Enteignungen: Wegner erwägt Normenkontrollklage
Auch zum Thema der Enteignung von Wohnungskonzernen äußerte sich Wegner: "Wir lehnen eine willkürliche Enteignung von Wohnungsunternehmen weiterhin ab, nehmen aber den Volksentscheid und die Sorgen der Menschen sehr ernst." Man werde zunächst den Bericht der zuständigen Expertenkommission abwarten. Wenn dieser Enteignungen als grundsätzlich möglich erachte, werde man ein Rahmengesetz im parlamentarischen Verfahren schaffen. "Damit wollen wir dann eine Normenkontrollklage vor Gericht machen, um festzustellen, ob das verfassungskonform ist", so der CDU-Chef. Er habe aber "große Zweifel" und sei sich "sehr
sicher", dass Gerichte dem nicht zustimmen würden. Es müsse verhindert werden, dass so wie beim Mietendeckel erneut ein Gesetz von einem Gericht kassiert werde.
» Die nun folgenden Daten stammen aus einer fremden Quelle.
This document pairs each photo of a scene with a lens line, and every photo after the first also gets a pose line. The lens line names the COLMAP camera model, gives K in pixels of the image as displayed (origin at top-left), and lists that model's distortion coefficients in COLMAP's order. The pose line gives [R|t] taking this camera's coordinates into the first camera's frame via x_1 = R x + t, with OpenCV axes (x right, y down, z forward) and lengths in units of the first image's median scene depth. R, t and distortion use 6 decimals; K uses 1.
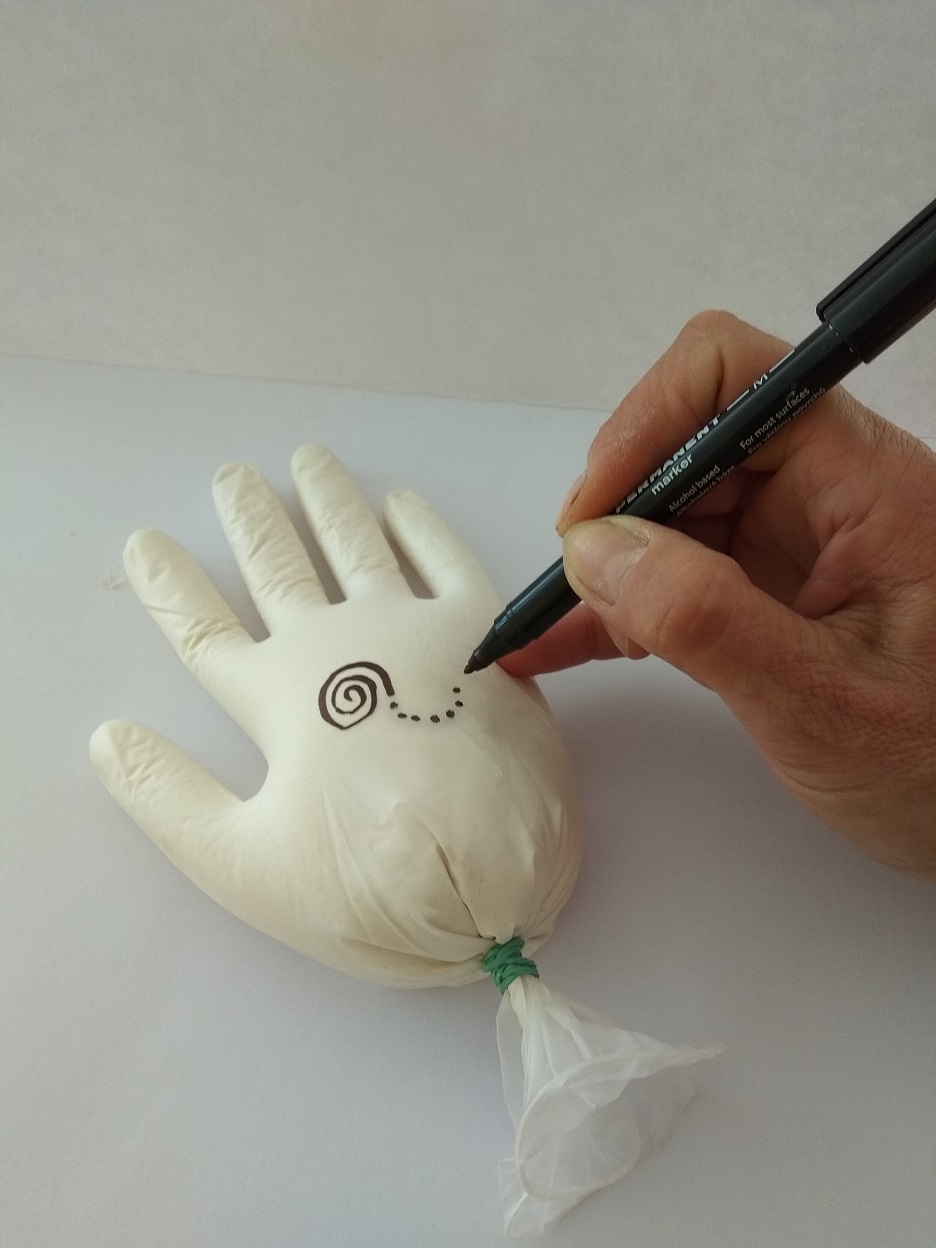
lens RADIAL K [[1044.9, 0, 468.5], [0, 1044.9, 623.2], [0, 0, 1]] dist [-0.000306, 0.000055]
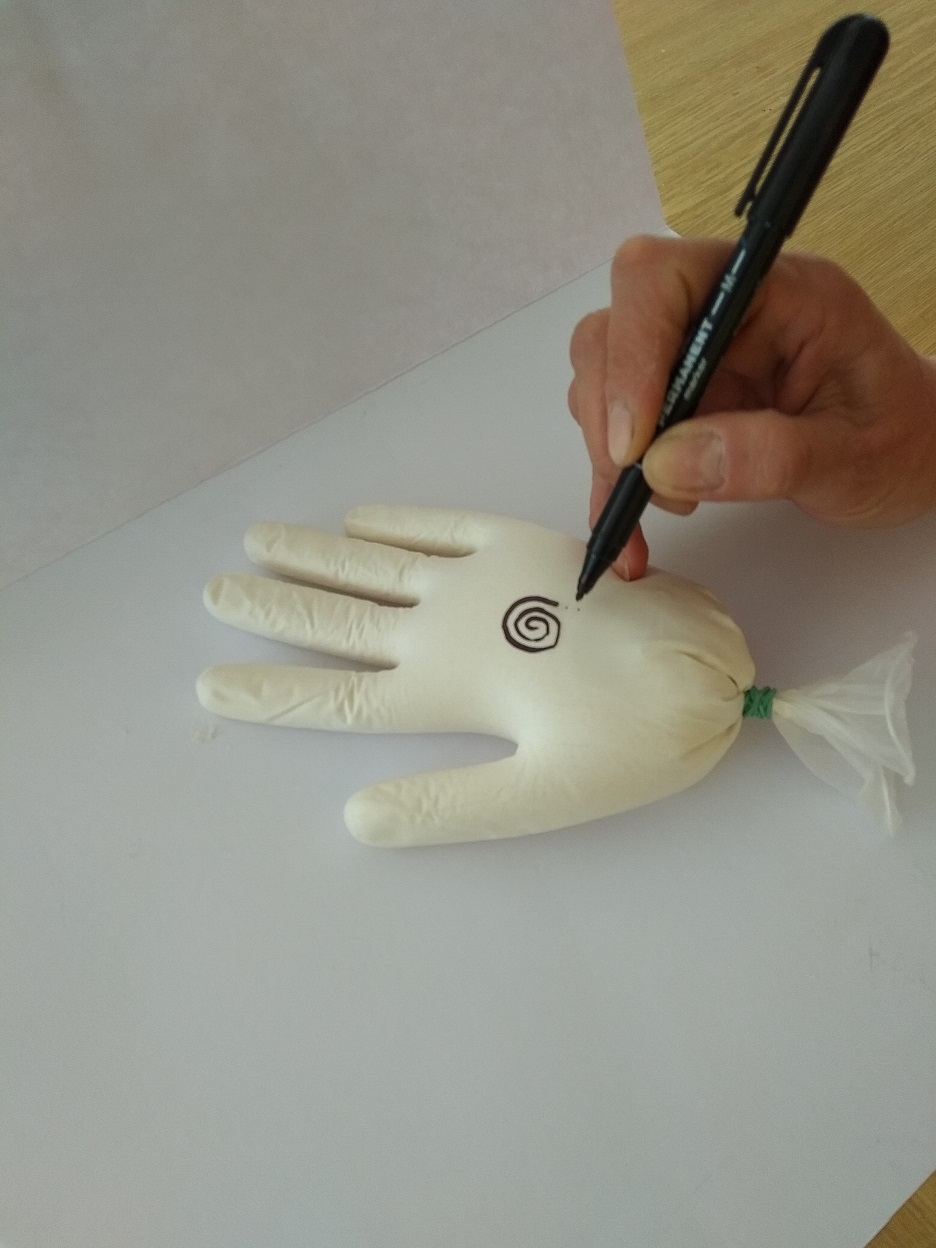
lens RADIAL K [[1044.9, 0, 467.3], [0, 1044.9, 625.0], [0, 0, 1]] dist [-0.000306, 0.000055]
pose [[0.702424, -0.600168, 0.382621, -0.549190], [0.596668, 0.789611, 0.143183, -0.132414], [-0.388056, 0.127723, 0.912743, -0.075223]]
Montag starten Arbeitsgruppen
Nach der SPD hatte sich am Donnerstag auch der CDU-Landesvorstand dafür ausgesprochen, Koalitionsverhandlungen mit der SPD aufzunehmen. Wegner zufolge sollen am Montag die Arbeitsgruppen eingesetzt werden. In den Tagen darauf werde die Dachgruppe mit dem Spitzenvertretern der Parteien zum ersten Mal zusammenkommen und das weitere Prozedere beraten.
Sollten die Koalitionsgespräche erfolgreich abgeschlossen werden, dürfte der 50-jährige Wegner neuer Regierender Bürgermeister werden und die erst seit Dezember 2021 amtierende Franziska Giffey ablösen. Die SPD-Landesvorsitzende hat ihre Bereitschaft erklärt, Senatorin in der neuen Landesregierung zu werden. Einen Regierungschef in Berlin hatte die CDU zuletzt mit Eberhard Diepgen gestellt, der von 1984 bis 1989 und von 1991 bis 2001 amtierte.
Die CDU hatte die Abstimmung Mitte Februar mit 28,2 Prozent gewonnen. SPD und Grüne bekamen beide 18,4 Prozent. Die Sozialdemokraten haben mit 53 Stimmen nur einen hauchdünnen Vorsprung vor den Grünen. Die Linke kam auf 12,2 Prozent, die AfD auf 9,1.